##### ПРЕДЛОЖЕННЫЙ ОТРЫВОК #####

Возвращаясь к цифровым номадам, отметим,
что способы решения вопроса об их идентичности как индивидов и членов группы
отражают старый спор между либералами и коммунитаристами
о приоритетности и соотношении личной свободы и социальной принадлежности.
Либералы утверждают, что индивид может свободно определять свое собственное
понимание жизни, ибо разделяемый ими принцип примата личности над общностью
предполагает, что если индивиды не видят необходимости сохранять существующие
культурные традиции и практики, то общность не обладает правом препятствовать
их модификации или вообще отказу от них. Коммунитаристы
же убеждены, что личность встроена в систему социальных отношений: человек
наследует тот или иной образ жизни, он — результат социальных практик, а
приоритет личной свободы ведет к разрушению общества. На наш взгляд, более
продуктивен подход Сейлы Бенхабиб,
которая ситуацию культурного плюрализма,
поддерживающего, в частности, и феномен цифрового номадизма, определяет как
наличие «радикального», «лоскутного», «мозаичного» мультикультурализма.
Под ним она понимает сосуществование, совмещение в пределах одного
политического образования четко дифференцированных общностей, сохраняющих свою
идентичность и границы — подобно кусочкам смальты, составляющим мозаику.
«Мозаичный», или «лоскутный» мультикультурализм
предполагает набор механизмов, обеспечивающих долгосрочное функционирование:
эгалитарную взаимность, добровольное самопричисление,
свободу выхода и ассоциации.
Некоторые виды миграции, как
«традиционной», так и «цифровой», в перспективе их вероятных долговременных
последствий могут рассматриваться и как территориальная экспансия. На первый
взгляд, миграция «кочевников» не обладает «захватническим» характером даже в
потенциале. Ведь они не настолько многочисленны, как «обычные» трудовые
мигранты; к тому же даже мелкие диаспоры нередко разбиты на подгруппы,
различающиеся по некоторым особенностям языка или верований и находящиеся в
сложных отношениях друг с другом. Самое главное, многие из «кочевников»
опираются исключительно на личную идентичность. Не стоит, однако, забывать о
быстром росте не так давно вообще отсутствовавшей совокупности «кочевников» и о
том, что, хотя их личная идентичность вынесена за пределы обусловившего ее
культурного поля, отщепилась от него, сформировалась она все-таки в лоне
родительской культуры. Поэтому можно предположить, что в случае значительного
усиления потоков цифровых мигрантов они внесут ощутимый вклад в размывание
однородности того или иного государства, сформируют в пределах его территории
очаги различных культур. Будет происходить «колонизация наоборот». Кроме того,
цифровые номады — уже не потенциальные, а реальные субъекты нетократии
— сетевой власти. Они активно вовлекаются в процессы овладения новыми формами
управления, установления контроля не над материальными ресурсами, а над
информационными, над капиталом не денежным, а человеческим.

##### УЧЕБНЫЙ МАТЕРИАЛ #####

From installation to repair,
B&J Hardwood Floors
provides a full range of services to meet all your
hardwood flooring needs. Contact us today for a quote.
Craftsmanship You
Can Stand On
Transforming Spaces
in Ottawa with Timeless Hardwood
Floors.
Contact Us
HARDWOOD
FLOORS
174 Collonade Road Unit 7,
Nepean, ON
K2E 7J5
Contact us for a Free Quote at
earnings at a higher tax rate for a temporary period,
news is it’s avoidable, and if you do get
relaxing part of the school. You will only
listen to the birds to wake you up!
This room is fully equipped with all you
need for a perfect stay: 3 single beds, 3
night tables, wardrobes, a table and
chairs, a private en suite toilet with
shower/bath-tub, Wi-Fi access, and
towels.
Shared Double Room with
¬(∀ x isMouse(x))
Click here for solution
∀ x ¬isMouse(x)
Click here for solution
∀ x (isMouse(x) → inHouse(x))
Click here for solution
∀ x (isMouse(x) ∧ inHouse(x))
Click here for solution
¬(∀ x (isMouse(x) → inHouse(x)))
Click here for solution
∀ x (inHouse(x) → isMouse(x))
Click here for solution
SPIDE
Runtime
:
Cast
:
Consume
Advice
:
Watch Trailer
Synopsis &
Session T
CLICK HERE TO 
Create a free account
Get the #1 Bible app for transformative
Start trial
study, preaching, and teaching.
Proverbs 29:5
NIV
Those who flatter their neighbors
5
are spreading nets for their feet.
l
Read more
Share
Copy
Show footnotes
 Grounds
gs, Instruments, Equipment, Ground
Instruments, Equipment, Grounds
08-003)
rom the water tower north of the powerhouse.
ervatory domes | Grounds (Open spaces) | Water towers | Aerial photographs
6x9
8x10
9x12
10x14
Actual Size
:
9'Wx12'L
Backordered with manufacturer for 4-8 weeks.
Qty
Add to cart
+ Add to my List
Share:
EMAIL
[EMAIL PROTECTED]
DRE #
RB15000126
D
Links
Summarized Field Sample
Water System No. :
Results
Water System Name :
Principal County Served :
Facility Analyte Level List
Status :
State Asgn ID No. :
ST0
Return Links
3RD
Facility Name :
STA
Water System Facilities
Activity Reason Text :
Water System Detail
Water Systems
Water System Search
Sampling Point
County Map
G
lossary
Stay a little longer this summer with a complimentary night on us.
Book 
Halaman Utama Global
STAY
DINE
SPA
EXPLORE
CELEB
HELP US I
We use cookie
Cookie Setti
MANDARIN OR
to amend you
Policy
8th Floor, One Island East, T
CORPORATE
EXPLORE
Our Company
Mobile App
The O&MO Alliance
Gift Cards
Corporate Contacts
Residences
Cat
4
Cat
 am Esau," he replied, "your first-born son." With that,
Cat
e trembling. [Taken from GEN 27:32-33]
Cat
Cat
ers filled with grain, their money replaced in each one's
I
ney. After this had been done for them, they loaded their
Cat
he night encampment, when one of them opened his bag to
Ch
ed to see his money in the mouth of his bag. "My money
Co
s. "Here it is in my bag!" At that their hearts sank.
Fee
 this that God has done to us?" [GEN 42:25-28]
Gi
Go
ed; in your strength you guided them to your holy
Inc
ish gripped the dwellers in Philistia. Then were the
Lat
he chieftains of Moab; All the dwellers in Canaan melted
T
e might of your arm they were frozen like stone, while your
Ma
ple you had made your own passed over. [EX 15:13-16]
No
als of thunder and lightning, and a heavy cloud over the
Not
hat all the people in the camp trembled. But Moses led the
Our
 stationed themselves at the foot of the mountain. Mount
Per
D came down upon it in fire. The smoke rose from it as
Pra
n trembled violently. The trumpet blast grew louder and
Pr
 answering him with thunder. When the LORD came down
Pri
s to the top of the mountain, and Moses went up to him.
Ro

#####

[УСЛОВИЕ ЗАДАНИЯ]
Ответьте по отрывку о цифровых номадах на три вопроса. Ответы пронумеруйте так же.
1. Что, по убеждению коммунитаристов, ведет к разрушению общества?
2. Какие механизмы обеспечивают долгосрочное функционирование «мозаичного», или «лоскутного», мультикультурализма?
3. Субъектами какой власти названы цифровые номады?

[ВЫПОЛНЕННОЕ ЗАДАНИЕ]
1. Приоритет личной свободы.
2. Эгалитарная взаимность, добровольное самопричисление, свобода выхода и свобода ассоциации.
3. Нетократии, то есть сетевой власти.